EXERCISE »
Retyping the records exactly, down to the last line, is the whole job.
-- DATA follows --
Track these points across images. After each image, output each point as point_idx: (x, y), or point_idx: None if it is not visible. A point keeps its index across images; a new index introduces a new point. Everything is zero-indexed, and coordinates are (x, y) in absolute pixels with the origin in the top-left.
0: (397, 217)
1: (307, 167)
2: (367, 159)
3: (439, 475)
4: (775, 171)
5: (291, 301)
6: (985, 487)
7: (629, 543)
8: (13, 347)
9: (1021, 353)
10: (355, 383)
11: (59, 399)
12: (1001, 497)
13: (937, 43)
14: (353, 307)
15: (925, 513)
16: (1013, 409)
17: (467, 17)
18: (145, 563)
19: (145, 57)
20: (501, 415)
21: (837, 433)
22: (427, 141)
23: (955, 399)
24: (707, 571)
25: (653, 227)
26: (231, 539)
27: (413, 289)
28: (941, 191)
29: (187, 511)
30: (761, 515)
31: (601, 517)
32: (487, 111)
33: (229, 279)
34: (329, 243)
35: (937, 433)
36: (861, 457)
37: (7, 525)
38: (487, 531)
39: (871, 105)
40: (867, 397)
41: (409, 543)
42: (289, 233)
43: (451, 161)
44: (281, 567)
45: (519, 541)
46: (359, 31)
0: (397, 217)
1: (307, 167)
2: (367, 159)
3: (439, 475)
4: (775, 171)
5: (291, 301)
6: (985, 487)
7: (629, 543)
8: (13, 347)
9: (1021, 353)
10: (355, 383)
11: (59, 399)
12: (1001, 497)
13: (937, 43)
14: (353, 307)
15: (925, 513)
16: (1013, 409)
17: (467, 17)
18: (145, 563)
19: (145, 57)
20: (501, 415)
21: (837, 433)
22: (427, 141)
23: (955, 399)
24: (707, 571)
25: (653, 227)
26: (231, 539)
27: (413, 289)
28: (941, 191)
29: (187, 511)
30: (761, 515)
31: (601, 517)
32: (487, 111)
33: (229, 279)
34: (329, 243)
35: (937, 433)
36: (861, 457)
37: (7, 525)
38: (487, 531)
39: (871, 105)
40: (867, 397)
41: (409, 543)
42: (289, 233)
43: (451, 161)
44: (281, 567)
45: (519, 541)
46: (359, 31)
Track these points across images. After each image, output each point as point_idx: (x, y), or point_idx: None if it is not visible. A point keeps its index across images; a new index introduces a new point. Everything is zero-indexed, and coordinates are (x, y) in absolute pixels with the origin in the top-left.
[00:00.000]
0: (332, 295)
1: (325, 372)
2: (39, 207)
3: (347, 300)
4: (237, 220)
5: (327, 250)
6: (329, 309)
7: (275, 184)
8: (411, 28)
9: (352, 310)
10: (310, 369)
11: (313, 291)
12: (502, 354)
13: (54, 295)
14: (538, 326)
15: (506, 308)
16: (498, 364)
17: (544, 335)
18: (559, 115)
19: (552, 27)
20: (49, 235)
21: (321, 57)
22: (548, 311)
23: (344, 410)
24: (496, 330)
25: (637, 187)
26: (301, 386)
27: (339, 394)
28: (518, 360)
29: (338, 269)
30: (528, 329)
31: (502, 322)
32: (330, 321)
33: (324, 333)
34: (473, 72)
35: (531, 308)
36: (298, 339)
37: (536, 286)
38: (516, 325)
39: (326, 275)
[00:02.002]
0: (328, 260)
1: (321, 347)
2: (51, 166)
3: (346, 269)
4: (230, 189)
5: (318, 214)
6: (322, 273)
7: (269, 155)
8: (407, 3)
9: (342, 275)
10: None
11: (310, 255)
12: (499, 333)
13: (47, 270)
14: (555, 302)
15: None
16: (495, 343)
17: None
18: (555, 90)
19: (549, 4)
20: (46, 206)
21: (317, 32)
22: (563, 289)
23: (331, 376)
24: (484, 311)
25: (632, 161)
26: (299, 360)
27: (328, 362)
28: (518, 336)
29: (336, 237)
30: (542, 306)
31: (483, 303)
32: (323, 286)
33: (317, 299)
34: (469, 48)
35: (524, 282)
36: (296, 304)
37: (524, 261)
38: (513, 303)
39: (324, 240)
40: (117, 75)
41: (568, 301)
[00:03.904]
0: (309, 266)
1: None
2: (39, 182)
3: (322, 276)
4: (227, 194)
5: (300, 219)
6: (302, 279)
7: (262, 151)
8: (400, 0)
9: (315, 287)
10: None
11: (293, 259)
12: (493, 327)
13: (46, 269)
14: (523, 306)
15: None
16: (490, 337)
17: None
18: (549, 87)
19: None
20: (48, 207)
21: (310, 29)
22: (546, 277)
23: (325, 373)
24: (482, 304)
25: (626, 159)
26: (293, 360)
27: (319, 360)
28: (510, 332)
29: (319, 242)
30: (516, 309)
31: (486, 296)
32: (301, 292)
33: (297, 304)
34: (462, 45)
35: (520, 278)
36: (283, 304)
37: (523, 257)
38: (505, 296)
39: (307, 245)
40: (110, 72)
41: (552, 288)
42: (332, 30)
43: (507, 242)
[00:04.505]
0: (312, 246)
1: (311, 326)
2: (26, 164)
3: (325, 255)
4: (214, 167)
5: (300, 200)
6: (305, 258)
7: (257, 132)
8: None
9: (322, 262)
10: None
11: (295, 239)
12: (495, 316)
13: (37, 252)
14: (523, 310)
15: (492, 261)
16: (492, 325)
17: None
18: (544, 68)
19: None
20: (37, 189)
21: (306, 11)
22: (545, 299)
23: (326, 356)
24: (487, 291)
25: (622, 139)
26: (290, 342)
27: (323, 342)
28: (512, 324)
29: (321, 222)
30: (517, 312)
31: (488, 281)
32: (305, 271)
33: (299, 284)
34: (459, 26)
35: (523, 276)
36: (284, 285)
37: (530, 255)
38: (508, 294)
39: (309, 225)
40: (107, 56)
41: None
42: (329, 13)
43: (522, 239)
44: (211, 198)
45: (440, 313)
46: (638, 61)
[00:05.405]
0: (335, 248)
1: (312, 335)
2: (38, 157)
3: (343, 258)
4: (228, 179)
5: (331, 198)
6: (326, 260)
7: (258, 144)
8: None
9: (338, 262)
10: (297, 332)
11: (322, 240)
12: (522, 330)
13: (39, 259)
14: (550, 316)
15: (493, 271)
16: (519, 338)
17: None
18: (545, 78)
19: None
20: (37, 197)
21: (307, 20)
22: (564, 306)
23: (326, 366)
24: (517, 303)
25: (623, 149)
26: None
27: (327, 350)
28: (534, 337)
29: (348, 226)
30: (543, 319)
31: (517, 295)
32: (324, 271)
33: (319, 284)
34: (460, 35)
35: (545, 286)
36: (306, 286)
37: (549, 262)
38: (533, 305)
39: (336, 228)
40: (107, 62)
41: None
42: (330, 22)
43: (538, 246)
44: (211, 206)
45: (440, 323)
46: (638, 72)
-- DATA concluded --
WRITTEN SOLUTION »
Track these points across images. After each image, output each point as point_idx: (x, y), or point_idx: None if it is not visible. A point keeps its index across images; a new index introduces a new point. Everything is zero-indexed, and coordinates are (x, y) in absolute pixels with the origin in the top-left.
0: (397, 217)
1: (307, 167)
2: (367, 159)
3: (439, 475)
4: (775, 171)
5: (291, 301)
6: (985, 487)
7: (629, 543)
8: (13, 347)
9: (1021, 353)
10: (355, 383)
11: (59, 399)
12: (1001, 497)
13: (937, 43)
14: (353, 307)
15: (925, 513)
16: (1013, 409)
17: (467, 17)
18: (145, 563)
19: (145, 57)
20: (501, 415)
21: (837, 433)
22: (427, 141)
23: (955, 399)
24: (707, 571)
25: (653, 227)
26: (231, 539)
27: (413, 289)
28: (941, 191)
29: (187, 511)
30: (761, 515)
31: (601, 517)
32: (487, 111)
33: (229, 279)
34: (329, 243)
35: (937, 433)
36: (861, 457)
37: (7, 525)
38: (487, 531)
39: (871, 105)
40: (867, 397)
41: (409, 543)
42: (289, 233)
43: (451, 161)
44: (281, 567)
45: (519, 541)
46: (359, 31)
0: (397, 217)
1: (307, 167)
2: (367, 159)
3: (439, 475)
4: (775, 171)
5: (291, 301)
6: (985, 487)
7: (629, 543)
8: (13, 347)
9: (1021, 353)
10: (355, 383)
11: (59, 399)
12: (1001, 497)
13: (937, 43)
14: (353, 307)
15: (925, 513)
16: (1013, 409)
17: (467, 17)
18: (145, 563)
19: (145, 57)
20: (501, 415)
21: (837, 433)
22: (427, 141)
23: (955, 399)
24: (707, 571)
25: (653, 227)
26: (231, 539)
27: (413, 289)
28: (941, 191)
29: (187, 511)
30: (761, 515)
31: (601, 517)
32: (487, 111)
33: (229, 279)
34: (329, 243)
35: (937, 433)
36: (861, 457)
37: (7, 525)
38: (487, 531)
39: (871, 105)
40: (867, 397)
41: (409, 543)
42: (289, 233)
43: (451, 161)
44: (281, 567)
45: (519, 541)
46: (359, 31)
Track these points across images. After each image, output each point as point_idx: (x, y), or point_idx: None if it is not visible. A point keeps its index across images; a new index introduces a new point. Everything is zero-indexed, and coordinates are (x, y) in absolute pixels with the origin in the top-left.
[00:00.000]
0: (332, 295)
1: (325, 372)
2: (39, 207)
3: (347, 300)
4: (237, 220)
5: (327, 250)
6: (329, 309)
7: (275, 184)
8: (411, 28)
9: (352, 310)
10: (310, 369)
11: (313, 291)
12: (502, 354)
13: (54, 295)
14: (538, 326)
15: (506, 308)
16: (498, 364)
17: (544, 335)
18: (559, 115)
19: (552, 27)
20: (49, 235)
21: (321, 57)
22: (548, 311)
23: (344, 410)
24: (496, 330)
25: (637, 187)
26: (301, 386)
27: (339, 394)
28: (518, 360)
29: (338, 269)
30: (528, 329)
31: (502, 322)
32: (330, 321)
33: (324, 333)
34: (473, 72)
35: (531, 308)
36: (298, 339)
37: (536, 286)
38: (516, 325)
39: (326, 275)
[00:02.002]
0: (328, 260)
1: (321, 347)
2: (51, 166)
3: (346, 269)
4: (230, 189)
5: (318, 214)
6: (322, 273)
7: (269, 155)
8: (407, 3)
9: (342, 275)
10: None
11: (310, 255)
12: (499, 333)
13: (47, 270)
14: (555, 302)
15: None
16: (495, 343)
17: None
18: (555, 90)
19: (549, 4)
20: (46, 206)
21: (317, 32)
22: (563, 289)
23: (331, 376)
24: (484, 311)
25: (632, 161)
26: (299, 360)
27: (328, 362)
28: (518, 336)
29: (336, 237)
30: (542, 306)
31: (483, 303)
32: (323, 286)
33: (317, 299)
34: (469, 48)
35: (524, 282)
36: (296, 304)
37: (524, 261)
38: (513, 303)
39: (324, 240)
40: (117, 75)
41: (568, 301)
[00:03.904]
0: (309, 266)
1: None
2: (39, 182)
3: (322, 276)
4: (227, 194)
5: (300, 219)
6: (302, 279)
7: (262, 151)
8: (400, 0)
9: (315, 287)
10: None
11: (293, 259)
12: (493, 327)
13: (46, 269)
14: (523, 306)
15: None
16: (490, 337)
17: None
18: (549, 87)
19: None
20: (48, 207)
21: (310, 29)
22: (546, 277)
23: (325, 373)
24: (482, 304)
25: (626, 159)
26: (293, 360)
27: (319, 360)
28: (510, 332)
29: (319, 242)
30: (516, 309)
31: (486, 296)
32: (301, 292)
33: (297, 304)
34: (462, 45)
35: (520, 278)
36: (283, 304)
37: (523, 257)
38: (505, 296)
39: (307, 245)
40: (110, 72)
41: (552, 288)
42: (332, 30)
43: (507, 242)
[00:04.505]
0: (312, 246)
1: (311, 326)
2: (26, 164)
3: (325, 255)
4: (214, 167)
5: (300, 200)
6: (305, 258)
7: (257, 132)
8: None
9: (322, 262)
10: None
11: (295, 239)
12: (495, 316)
13: (37, 252)
14: (523, 310)
15: (492, 261)
16: (492, 325)
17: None
18: (544, 68)
19: None
20: (37, 189)
21: (306, 11)
22: (545, 299)
23: (326, 356)
24: (487, 291)
25: (622, 139)
26: (290, 342)
27: (323, 342)
28: (512, 324)
29: (321, 222)
30: (517, 312)
31: (488, 281)
32: (305, 271)
33: (299, 284)
34: (459, 26)
35: (523, 276)
36: (284, 285)
37: (530, 255)
38: (508, 294)
39: (309, 225)
40: (107, 56)
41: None
42: (329, 13)
43: (522, 239)
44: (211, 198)
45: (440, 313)
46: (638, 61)
[00:05.405]
0: (335, 248)
1: (312, 335)
2: (38, 157)
3: (343, 258)
4: (228, 179)
5: (331, 198)
6: (326, 260)
7: (258, 144)
8: None
9: (338, 262)
10: (297, 332)
11: (322, 240)
12: (522, 330)
13: (39, 259)
14: (550, 316)
15: (493, 271)
16: (519, 338)
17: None
18: (545, 78)
19: None
20: (37, 197)
21: (307, 20)
22: (564, 306)
23: (326, 366)
24: (517, 303)
25: (623, 149)
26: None
27: (327, 350)
28: (534, 337)
29: (348, 226)
30: (543, 319)
31: (517, 295)
32: (324, 271)
33: (319, 284)
34: (460, 35)
35: (545, 286)
36: (306, 286)
37: (549, 262)
38: (533, 305)
39: (336, 228)
40: (107, 62)
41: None
42: (330, 22)
43: (538, 246)
44: (211, 206)
45: (440, 323)
46: (638, 72)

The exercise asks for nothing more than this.